Momentan, so sehen es die CSOs, sei man in Genf noch zwischen Stufe 1 und 2, allenfalls im Plenum der Konferenz bei Stufe 3. Bei der asiatischen Regionalkonferenz im Januar 2003 war demgegenüber bereits die Stufe 4 praktiziert worden. CSOs wie GLOCOM, Internet Society und andere waren in die Verhandlungen zur "Tokio Deklaration" mit einbezogen, durften aber nicht formell mit darüber abstimmen.
Das "Tokio Modell" wird jetzt in Genf als ein Etappenziel für den Weg bis zum Gipfel im Dezember 2003 angesehen.

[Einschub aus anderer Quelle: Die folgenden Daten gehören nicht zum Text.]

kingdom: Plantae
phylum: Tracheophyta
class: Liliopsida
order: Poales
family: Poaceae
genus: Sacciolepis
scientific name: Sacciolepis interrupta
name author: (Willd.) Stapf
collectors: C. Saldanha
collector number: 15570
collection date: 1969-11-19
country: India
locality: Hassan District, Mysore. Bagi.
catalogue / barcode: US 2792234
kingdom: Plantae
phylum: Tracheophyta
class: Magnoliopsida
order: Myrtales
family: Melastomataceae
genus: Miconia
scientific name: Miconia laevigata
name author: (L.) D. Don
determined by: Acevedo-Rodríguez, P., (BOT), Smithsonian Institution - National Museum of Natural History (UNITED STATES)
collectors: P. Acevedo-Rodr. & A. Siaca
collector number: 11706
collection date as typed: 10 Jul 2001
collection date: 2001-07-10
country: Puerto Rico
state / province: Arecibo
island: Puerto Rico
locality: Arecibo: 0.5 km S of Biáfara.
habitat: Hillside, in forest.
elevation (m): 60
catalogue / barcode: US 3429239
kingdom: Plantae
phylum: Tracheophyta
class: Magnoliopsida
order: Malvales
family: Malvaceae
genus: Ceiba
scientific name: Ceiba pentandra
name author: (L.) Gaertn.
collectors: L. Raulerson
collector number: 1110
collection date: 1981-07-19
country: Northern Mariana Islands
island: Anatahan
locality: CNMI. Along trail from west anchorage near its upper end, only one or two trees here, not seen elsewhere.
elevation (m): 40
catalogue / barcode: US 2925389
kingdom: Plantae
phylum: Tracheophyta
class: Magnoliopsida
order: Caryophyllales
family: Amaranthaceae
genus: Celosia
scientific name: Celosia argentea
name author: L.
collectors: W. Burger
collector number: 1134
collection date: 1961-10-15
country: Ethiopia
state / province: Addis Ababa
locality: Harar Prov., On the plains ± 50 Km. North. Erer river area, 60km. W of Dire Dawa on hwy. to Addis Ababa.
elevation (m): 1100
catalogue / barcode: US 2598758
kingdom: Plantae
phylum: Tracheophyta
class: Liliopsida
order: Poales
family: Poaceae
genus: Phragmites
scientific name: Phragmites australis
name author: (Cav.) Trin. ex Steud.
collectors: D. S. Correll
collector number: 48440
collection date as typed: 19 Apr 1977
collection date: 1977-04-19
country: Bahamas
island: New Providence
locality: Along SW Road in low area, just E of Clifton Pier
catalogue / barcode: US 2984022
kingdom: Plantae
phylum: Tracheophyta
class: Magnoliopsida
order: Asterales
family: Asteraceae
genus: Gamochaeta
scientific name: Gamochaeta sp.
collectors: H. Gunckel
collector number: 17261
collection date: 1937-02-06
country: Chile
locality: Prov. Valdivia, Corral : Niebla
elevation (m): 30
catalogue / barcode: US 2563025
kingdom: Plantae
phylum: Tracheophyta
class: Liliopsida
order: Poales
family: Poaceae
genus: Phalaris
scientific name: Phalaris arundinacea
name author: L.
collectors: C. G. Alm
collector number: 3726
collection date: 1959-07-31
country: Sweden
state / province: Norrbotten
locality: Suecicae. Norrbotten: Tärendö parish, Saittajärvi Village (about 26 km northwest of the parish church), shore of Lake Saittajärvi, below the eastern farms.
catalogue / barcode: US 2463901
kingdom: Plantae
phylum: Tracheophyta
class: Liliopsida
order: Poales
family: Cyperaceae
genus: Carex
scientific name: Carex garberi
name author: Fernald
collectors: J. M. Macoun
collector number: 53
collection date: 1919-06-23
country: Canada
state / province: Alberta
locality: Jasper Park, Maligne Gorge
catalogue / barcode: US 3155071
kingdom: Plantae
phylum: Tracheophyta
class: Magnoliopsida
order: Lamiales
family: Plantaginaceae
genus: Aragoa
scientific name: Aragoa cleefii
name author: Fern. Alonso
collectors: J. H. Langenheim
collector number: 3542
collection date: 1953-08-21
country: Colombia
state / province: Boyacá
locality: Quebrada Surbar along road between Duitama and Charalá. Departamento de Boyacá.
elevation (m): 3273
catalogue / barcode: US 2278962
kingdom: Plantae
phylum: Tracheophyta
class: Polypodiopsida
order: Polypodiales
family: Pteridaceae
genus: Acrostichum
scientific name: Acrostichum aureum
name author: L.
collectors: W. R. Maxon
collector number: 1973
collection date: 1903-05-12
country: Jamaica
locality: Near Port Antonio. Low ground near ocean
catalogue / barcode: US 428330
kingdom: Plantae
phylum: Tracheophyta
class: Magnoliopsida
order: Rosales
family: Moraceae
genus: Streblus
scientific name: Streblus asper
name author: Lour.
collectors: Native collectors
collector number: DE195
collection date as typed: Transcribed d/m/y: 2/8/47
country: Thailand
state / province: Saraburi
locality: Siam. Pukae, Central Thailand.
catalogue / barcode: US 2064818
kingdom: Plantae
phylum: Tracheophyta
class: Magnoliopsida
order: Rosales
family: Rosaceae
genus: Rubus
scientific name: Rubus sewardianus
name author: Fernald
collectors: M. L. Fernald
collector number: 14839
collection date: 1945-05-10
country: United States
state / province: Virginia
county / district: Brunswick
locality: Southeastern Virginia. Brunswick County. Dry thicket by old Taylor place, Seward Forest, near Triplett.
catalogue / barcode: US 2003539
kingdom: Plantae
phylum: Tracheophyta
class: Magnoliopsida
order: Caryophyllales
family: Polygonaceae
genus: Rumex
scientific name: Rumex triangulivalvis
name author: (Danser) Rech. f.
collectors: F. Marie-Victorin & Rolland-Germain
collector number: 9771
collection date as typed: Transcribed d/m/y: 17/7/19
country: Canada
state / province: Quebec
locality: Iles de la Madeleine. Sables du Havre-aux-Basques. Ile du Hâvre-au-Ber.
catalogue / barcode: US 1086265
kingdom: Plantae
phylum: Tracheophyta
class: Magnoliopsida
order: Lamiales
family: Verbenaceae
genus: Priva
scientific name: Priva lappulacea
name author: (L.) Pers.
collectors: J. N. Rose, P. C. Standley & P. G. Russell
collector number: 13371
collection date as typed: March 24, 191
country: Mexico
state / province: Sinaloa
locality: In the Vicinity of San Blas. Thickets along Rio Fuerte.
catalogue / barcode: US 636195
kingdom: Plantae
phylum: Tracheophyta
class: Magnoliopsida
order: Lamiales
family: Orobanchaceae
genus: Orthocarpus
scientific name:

Der Erfolg der Gipfels hängt folglich nicht nur davon ab, ob sich die Regierungen untereinander auf eine "Deklaration" und ein "Aktionsprogramm" verständigen können, sondern ob diese Dokumente auch die Zustimmung der Zivilgesellschaft und der Wirtschaft finden.
Sollten die Regierungen jedoch ausgiebig vom Paragraphen 55 ihrer auf der PrepCom1 angenommenen Verfahrensregeln - begrenzte Zugangs- und Rederechte und keine Verhandlungs- oder Stimmrechte für nicht-staatliche Akteure - Gebrauch machen, dann würden wahrscheinlich diejenigen Gruppen der Zivilgesellschaft mehr Zulauf bekommen, die den sogenannten "Plan B" favorisieren: Veranstaltung eines Gegengipfels (wie jüngst in Porto Alegre zum Davoser Weltwirtschaftsforum) und öffentlichkeitswirksame Auftritte auf der Straße.
Wolfgang Kleinwächter ist Professor für internationale Kommunikationspolitik an der Universität Aarhus und Mitglied der "CS Think-Tank Family".